Ben Budish : Hi, good morning. Thanks for taking the question. Harvey, in the deck, you identified Investment Solutions as one of your strategic initiatives. And I’m just curious, typically, we see sort of your two major funds kind of go and raise flagships around the same time. And so we see like very large pickup in AUM, followed by maybe a period of flatter AUM growth. You indicated that we should see a sharp upswing in 2024 in terms of FRE. But just curious, given that you identified that as a strategic initiative, how might that cadence change in 2025 and 2026? Does this mean potentially more vehicles or more sort of run-of-the-mill fundraising? What should we expect to see there? Thank you.
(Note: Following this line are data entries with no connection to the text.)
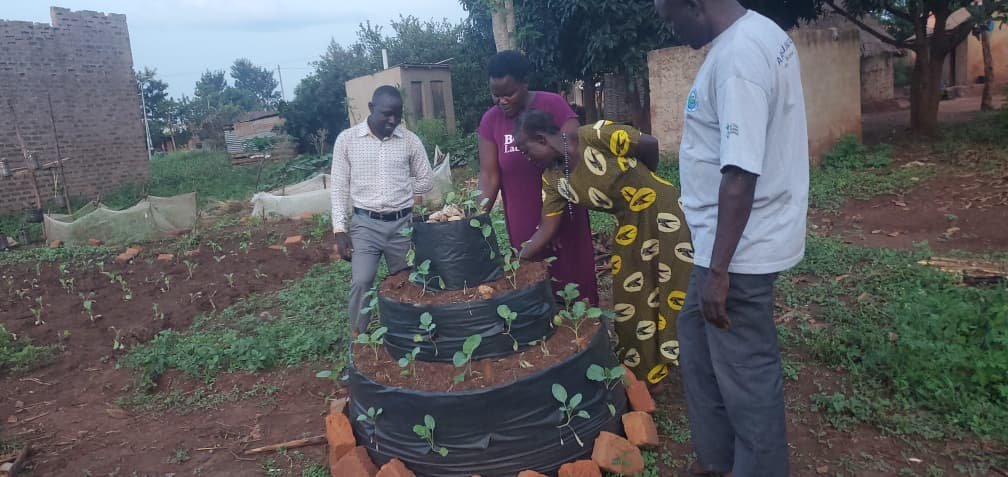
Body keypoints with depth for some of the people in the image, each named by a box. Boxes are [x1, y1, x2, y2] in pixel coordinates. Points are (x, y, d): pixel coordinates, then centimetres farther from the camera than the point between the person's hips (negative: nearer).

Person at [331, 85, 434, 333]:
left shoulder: (410, 140, 1)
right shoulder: (347, 139, -1)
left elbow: (426, 182, 11)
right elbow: (339, 187, 1)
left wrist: (398, 192, 3)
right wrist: (340, 229, -5)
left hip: (402, 223, 2)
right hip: (365, 224, -2)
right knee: (361, 282, -15)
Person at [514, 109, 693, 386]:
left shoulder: (596, 136, -26)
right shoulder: (553, 179, -6)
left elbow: (650, 145, -12)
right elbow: (548, 228, -2)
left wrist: (643, 182, 4)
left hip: (661, 210, -6)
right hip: (629, 225, 6)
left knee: (677, 291, 3)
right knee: (630, 299, 10)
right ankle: (642, 373, 28)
Harvey Schwartz : So in ’24, look, I showed up a year ago, literally almost everyday. And I was the lucky recipient of some amazing franchise businesses and some great talent. One of those things is our secondary business. And over the course of the year, their growth. And as we indicated in our prepared remarks, we’re expecting a doubling of FRE. It’s an incredibly talented team with a huge amount of momentum. There’s aspects of that business that we continue to build is a financing component in that business. Obviously, I mentioned the fact that we’ve just launched recently CAPM. I think this is a tremendous opportunity for wealth clients, it’s a diversified portfolio with really consistent performance. So I think you’ll just — you’ll see us grow this business in a prudent way. I think historically, maybe it didn’t get highlighted as much. But this is a really strong team with a lot of momentum.
Ben Budish : Understood. Thank you.
Operator: Thank you. Our next question comes from Brennan Hawken with UBS. Your line is open.
Brennan Hawken : Good morning. Thanks for taking my questions.
Harvey Schwartz : Hey, Brennan. How are you?
Brennan Hawken : I’m good, Harvey. I hope you’re doing well. So understanding you guys have touched on this a little bit, but I’m hoping maybe we could peel a little because you’ve made a couple of references to the comp change John indicated it was phased in over time. And Harvey, I believe you indicated that it was a function somewhat as a shock absorber. So I’m sure there’s nuance and layers to it, but maybe could you help us distill a little bit, what is the phase-in going to look overtime. And even once it’s fully phased is the entire range still in play allowing for the shock absorbers. Could you just help us understand the difference in between how those two will play out in the next coming years?